= Charlie Burse =

American musician (1901–1965)

Charlie Burse (August 25, 1901 – December 20, 1965) was an American blues musician, best known for his work with the Memphis Jug Band. His nicknames included "Laughing Charlie," "Uke Kid Burse" and "The Ukulele Kid." The "uke" in his nicknames referred to the first instrument he was known for, the tenor banjo, which was commonly called a "ukulele-banjo" in the South. Later photographs show him with a tenor guitar, a similar instrument that he played in the same tuning.

==Biography==
===Career===
Burse was raised in Sheffield, Alabama by his father—a hotel cook—and mother, along with seven siblings. During the 1920s, he moved to Jackson, where he met his wife, Birdie Crawford, and had three children. He then moved his family to Memphis, Tennessee in 1928. Burse played many musical instruments, including the piano, saxophone and spoons, but was only recorded on guitar, tenor guitar and mandolin.
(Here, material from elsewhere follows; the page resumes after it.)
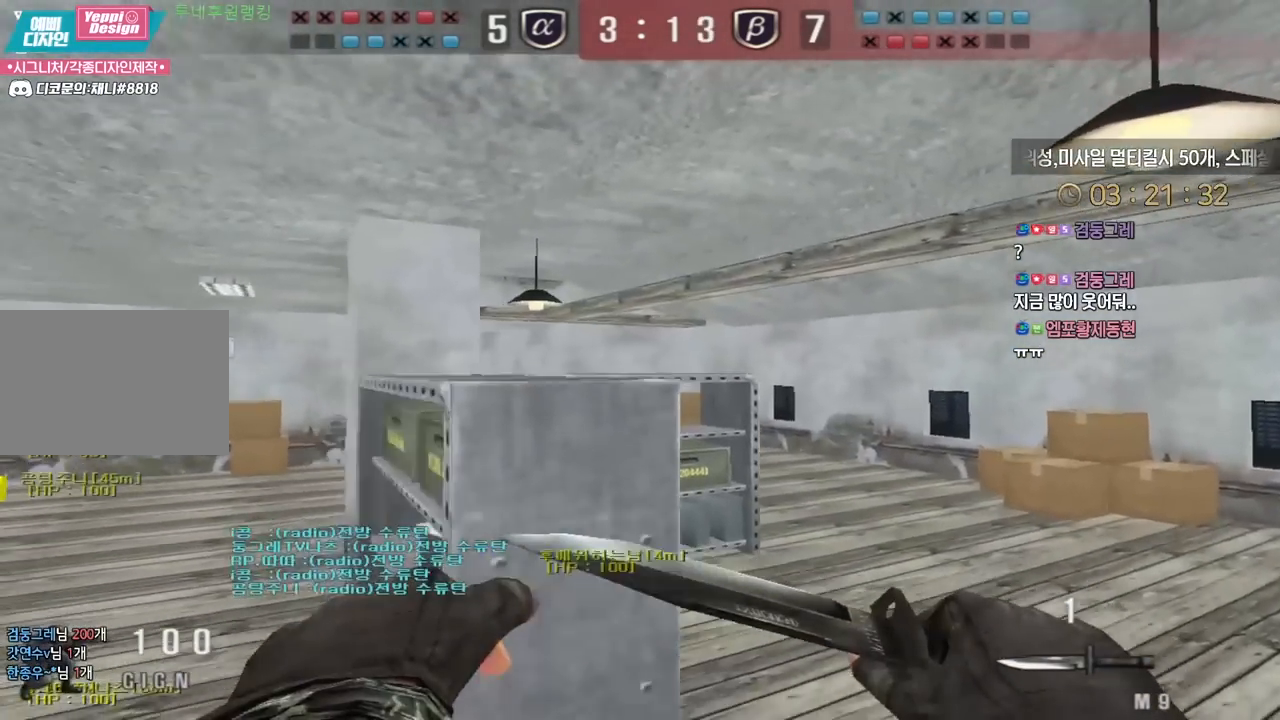
{"keys": ["a", "w"], "events": [[83, "w", "down"]]}
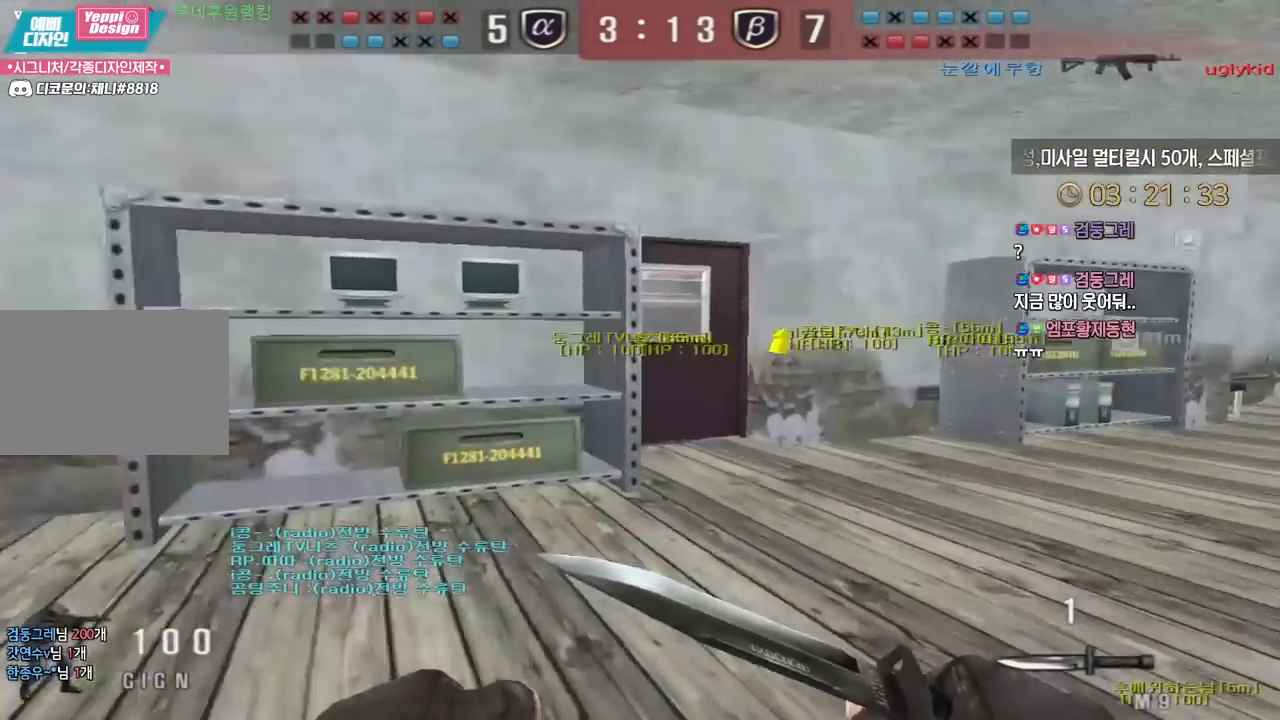
{"keys": ["a", "ctrl"], "events": [[83, "ctrl", "down"], [83, "w", "up"], [100, "a", "up"], [167, "a", "down"], [167, "ctrl", "up"], [183, "w", "down"], [500, "ctrl", "down"], [500, "w", "up"]]}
As a singer and multi-instrumentalist, Burse recorded over 60 commercial sides with Will Shade's Memphis Jug Band. Burse was described as a "smart mouth" and Roger Brown remarked that he was "boisterous" and "the most irrepressible person I've ever met." This contrasted with Shade, who was businesslike and orderly in managing the band. Yet Burse became Shade's most frequent collaborator and a key member of the jug band in subsequent years. Shade and Burse were recorded by blues researchers Samuel Charters in 1956 and Alan Lomax in 1959, and appeared on a Memphis TV special called "Blues Street" in 1958. In 1963, the pair made one of their last recordings, Beale Street Mess-Around. They continued to perform together on street corners or private parties until Burse's death. Their renown revived toward the end of their lives, beginning with their rediscovery by Charters.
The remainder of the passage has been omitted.